Fast forward to the aftermath of Poland’s October election, which saw the opposition gain enough seats to potentially install Donald Tusk, a centrist figure, in power.
The nation’s new government will no longer pressure its citizens to take the experimental vaccines.
Nor will the nation’s leaders allow Big Pharma companies to sell the shots in Poland.
Pfizer’s lawsuit, potentially amounting to €1.2 billion, presents a formidable challenge for Tusk’s administration.
This move by Pfizer is not just about recouping losses but sending a stark message to other nations considering contract breaches.
“The Commission was able to extract commitments from Pfizer to reschedule some deliveries, but this didn’t go far enough to appease the capitals,” Politico reported.
“As vaccination rates flatlined, countries outside the Central and Eastern European group started joining the call for a renegotiation.

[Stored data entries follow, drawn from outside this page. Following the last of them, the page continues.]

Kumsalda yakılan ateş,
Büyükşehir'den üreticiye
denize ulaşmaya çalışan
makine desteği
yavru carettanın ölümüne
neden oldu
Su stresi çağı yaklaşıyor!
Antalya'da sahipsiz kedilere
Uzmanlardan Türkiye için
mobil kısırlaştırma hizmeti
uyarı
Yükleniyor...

“At one point capitals even began asking for greater transparency on the original negotiations between Pfizer and the Commission.
“’What was promised? We would really like to know,’ said Belgian Ambassador Pierre Cartuyvels in December 2022.
“In May this year, the Commission quietly announced a substantial renegotiation of the offending deal.
“It was reducing — by an unspecified amount — the number of doses outstanding, while the deliveries would also be more spread out, into 2026. Poland, however, refused to sign up to the revised deal.”
According to Polish Health Minister Katarzyna Sójka in comments to Rynek Zdrowia, this is a difficult case, but there’s a chance it can end “in a positive way.”